Wednesday, April 18, 2007

Sallie Mae, the Unbowed Ho

A clip from TomPaine.com:

Isaiah J. Poole is the executive editor of TomPaine.com. This was written with the research assistance of Eric Lotke.

The sale of Sallie Mae to a group of investors that includes JP Morgan Chase and Bank of America should confirm to members of Congress that it is time to pull the plug on what has been a huge ripoff of taxpayers and college students.

Sallie ŸMae became a valuable enough business to warrant a $25 billion purchase price in part because its lucrative loan portfolio, estimated as high as $142 billion, is guaranteed by the federal government. That guarantee, in turn, ensures what has turned out to be in the past two decades a relatively low-risk investment, as graduating college students get jobs that enable them to repay the loans with few defaults.

But the icing on the cake was the success Sallie Mae had, after directing more than $877,000 to the election campaigns of President Bush and congressional candidates in 2004 and 2006, in getting the Republican-dominated Congress to allow it to charge interest rates on loans that ensured it a fat profit. That profit was fat enough, in fact, for its former board chairman, Albert L. Lord, to collect $228 million worth of salary and stock options in 2005 and for its current chairman, Thomas J. Fitzpatrick, to have received $180 million in total compensation, according to The New York Times .

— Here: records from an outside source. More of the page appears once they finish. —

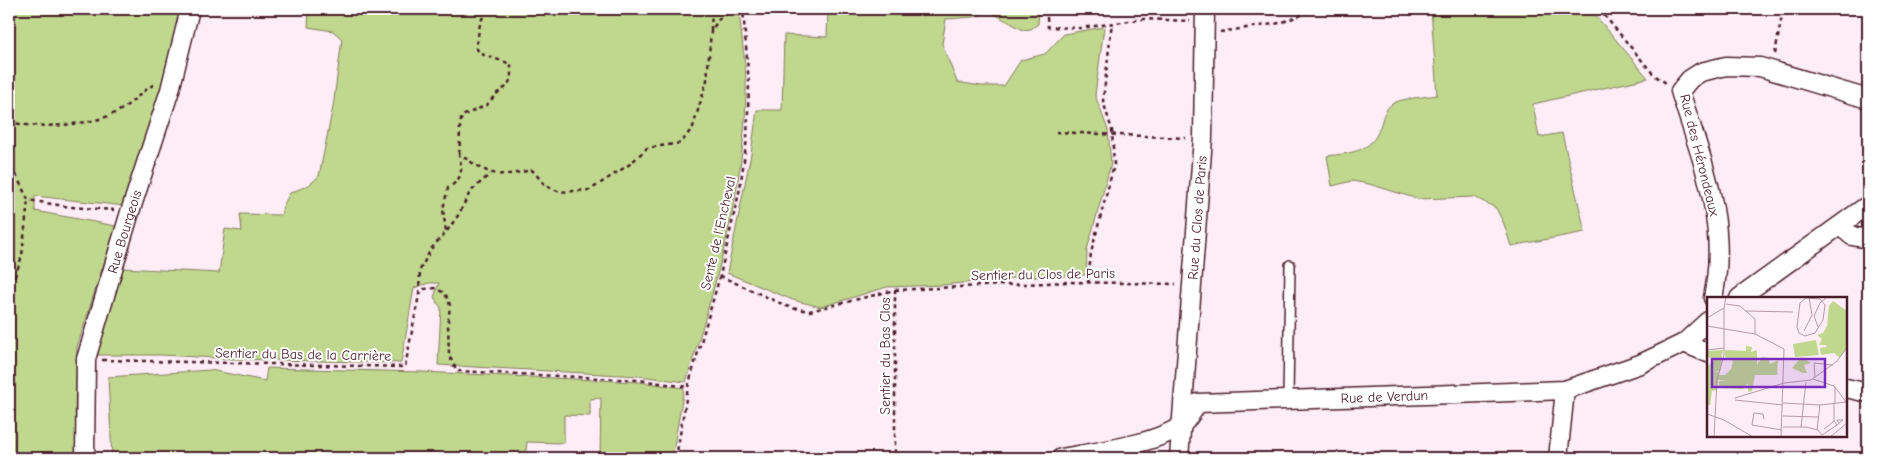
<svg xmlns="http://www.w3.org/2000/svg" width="1877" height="467" font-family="'Comic Neue',sans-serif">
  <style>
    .green { fill: #bfd88e; stroke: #847c5c }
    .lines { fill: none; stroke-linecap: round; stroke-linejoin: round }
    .lane-casing { stroke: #4a1f2b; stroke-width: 12 }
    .street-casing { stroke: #4a1f2b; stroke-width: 21 }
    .path { stroke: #4a1f2b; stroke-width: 2.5; stroke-dasharray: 4 4; stroke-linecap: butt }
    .lane { stroke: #fff; stroke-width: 9 }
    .street { stroke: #fff; stroke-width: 18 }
    .labels { text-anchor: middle; stroke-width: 4; stroke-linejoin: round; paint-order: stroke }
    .street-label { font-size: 14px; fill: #4a1f2b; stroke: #fff }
    .inset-road { fill: none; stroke: #b59ba5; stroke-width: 1 }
    .view { fill: #7b2cbf; fill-opacity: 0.15; stroke: #7b2cbf; stroke-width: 2.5 }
    .inset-edge { fill: none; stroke: #4a1f2b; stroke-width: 2.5 }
  </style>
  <rect width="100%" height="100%" fill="#fdedf6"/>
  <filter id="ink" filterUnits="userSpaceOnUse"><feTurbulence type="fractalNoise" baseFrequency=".02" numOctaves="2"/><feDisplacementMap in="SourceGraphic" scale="10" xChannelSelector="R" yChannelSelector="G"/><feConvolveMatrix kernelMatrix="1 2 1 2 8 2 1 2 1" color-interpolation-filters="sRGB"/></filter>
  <g filter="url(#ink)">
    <!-- green -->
    <g class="green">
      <path d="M9,9H184L176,41L125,206L35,196V211L116,226L77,347L75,410L77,458H9Z"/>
      <path d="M309,9H739C741,38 747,67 746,96C744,194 714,290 686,382L639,376L438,365L441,308L434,297L439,283H429L414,288L401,363L234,359L161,355H91L122,268L219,273L225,229L242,231L240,214L281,215L283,206L290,193L309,185L319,176L333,107L342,39L333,31L308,27Z"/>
      <path d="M828,9H1039L1038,24L1031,29L1023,30L989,11L974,17L946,19L942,44L957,82L981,86H1004L1021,60L1045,54L1064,34L1104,27L1095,95L1108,130L1111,164L1087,250L1086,275L1013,278L943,285L887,287L821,307L793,300L727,273L751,154L757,110H782L784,35L827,37Z"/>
      <path d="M1431,9H1590L1648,78L1533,104L1539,137L1562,133L1585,232L1511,246L1504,224L1496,208L1474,197L1418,199L1369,184L1352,181L1332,186L1327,156C1349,153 1372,153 1380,127C1383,118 1384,110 1392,104C1400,98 1427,97 1437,95Z"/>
      <path d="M267,368L422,372L639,382L684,388L672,458H600L601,398L590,399V416L564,415V443L527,442L525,458H112L108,377L210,370L265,381Z"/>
    </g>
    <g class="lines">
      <!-- lane casing -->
      <g class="lane-casing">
        <path id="lane" d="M1288,398L1290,265"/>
      </g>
      <!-- street casing -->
      <g class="street-casing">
        <g id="street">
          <path d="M1840,226L1852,236L1868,239"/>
          <path d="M1713,298C1729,222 1702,162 1680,91L1690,79L1701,72L1726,66L1760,67L1868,99"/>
          <path d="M1739,298L1868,205"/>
          <path d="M1684,343L1708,353"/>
          <path d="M1846,388L1868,393"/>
          <path id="s1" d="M85,458L86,359L130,212L170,90L190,9"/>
          <path id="s2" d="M1061,458C1094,452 1151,445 1179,427C1187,422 1193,410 1198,403L1565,390L1640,364L1684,343L1708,321"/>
          <path id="s3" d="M1179,458L1203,138L1205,9"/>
          <path d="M1558,458L1565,390"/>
        </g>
      </g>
      <!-- path -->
      <g class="path">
        <path d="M1046,9L1048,27L1081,28L1143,19L1190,21"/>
        <path d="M1599,9L1654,75L1666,83"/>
        <path d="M711,30L712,9"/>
        <path d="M1220,32L1280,23L1318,9"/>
        <path d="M1775,54L1783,9"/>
        <path d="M9,122C36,129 90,126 115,113C130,106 140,92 155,84"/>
        <path d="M1056,132L1186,138"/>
        <path d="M459,154C461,140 458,129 462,116L487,105L496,94L506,87L511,79V64L481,54L476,48L480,24L486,9"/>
        <path d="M9,160L28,200L70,207L114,210"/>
        <path d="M447,231L459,214L470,192L490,174"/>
        <path d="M720,276L791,308L810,311L895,290V458"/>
        <path d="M9,282L14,279L22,256L28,200"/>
        <path d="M1088,282L1091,253L1114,165L1112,130L1103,101L1112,22"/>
        <path d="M895,290L1068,282L1176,284"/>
        <path d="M419,294L420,270L431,249L446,232L443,209L448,188C464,178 462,170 459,154C492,176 494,178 532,170L546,186L560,192L590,190L630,164L647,148L681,143L693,127L707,80L711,31L719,19L729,12L740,9"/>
        <path d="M102,360L405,367L419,295L424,289L434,288L445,293L450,305L448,324L449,355L457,371L639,380L688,387"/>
        <path d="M676,458L688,387L720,276L740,188L747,139L749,84L743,9"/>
      </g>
      <!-- lane -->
      <use href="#lane" class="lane"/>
      <!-- street -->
      <use href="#street" class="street"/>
    </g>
  </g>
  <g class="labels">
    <!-- street labels -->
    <g class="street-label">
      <text transform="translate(1700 155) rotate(76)" y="5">Rue des Hérondeaux</text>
      <text dy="5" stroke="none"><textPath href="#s3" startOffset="241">Rue du Clos de Paris</textPath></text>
      <text dy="5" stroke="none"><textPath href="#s1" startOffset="232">Rue Bourgeois</textPath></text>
      <text transform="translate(718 233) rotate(-77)" y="5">Sente de l'Encheval</text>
      <text transform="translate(1043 274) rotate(-1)" y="5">Sentier du Clos de Paris</text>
      <text transform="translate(303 354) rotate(1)" y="5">Sentier du Bas de la Carrière</text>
      <text transform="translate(885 356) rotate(-90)" y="5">Sentier du Bas Clos</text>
      <text dy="5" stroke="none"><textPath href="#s2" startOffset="340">Rue de Verdun</textPath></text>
    </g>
  </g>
  <!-- overview -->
  <g transform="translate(1707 297)">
    <rect width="140" height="140" fill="#fdedf6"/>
    <path d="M126,4L140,14V50L133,61L127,56L114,58L113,51L120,50L119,48H112L115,42L110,38L116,36L120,29L122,9ZM109,43L112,58L88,60L86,47ZM39,49L45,50L44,55L50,53V68L55,60L67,62L62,63L63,67L71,63L70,78H48L45,94L41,95V86L36,92L12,91V84L21,83H11L12,78H18L24,72L26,64L18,60V53L39,54ZM16,53L13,74H7L12,75L10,93L5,94L3,108H0V70L6,64L5,61L0,60V54ZM95,60L104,66L97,68L100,76H96L85,71Z" fill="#bfd88e"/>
    <path class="inset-road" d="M99,1L113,2L118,8L116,23L108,36L98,39L92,36L90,30L93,6ZM19,7L33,9L48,22V37M39,14L86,15M0,21L17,11L19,0M0,29L48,37M111,30L107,19L113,6L120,0M97,34L105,18L102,0M48,37L77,52L74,140M0,53L17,51M108,80L107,66L126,68M106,82L127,89L139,105M128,90V106M28,101L77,86L104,83L129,65L140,51M28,103L76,108M76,106L113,108L140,105M0,117L17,123L46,140M76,119L111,120M57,122L56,117L47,116L45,128L75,133M130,128L136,123H130L132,126M76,130H99L111,133L115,138M94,130L99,85M117,132L127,124V107M110,133L113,108M115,138L130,128L127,124M7,140L10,83L17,58V11M123,140L140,126"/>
    <path class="view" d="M5,62H118V90H5Z"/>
    <rect width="140" height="140" class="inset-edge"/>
  </g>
  <!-- margin -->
  <rect width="1877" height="467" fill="none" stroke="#fff" stroke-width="30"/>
  <rect x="15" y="15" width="1847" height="437" fill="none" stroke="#4a1f2b" stroke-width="2" filter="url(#ink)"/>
</svg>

This is, in other words, Reaganesque obsequiousness to private interests writ large: A public-interest goal—low-cost and widespread access to college tuition financing—turned into a license to print money for high-priced executives and investors, leaving students and taxpayers stuck with the bill. . . .

1 comment:

  1. Aw, come on. Everyone knows you can hardly buy a decent house for 228 million anymore. At least we didn't fritter the money away on good teachers and smaller classes for the bootless and unhorsed.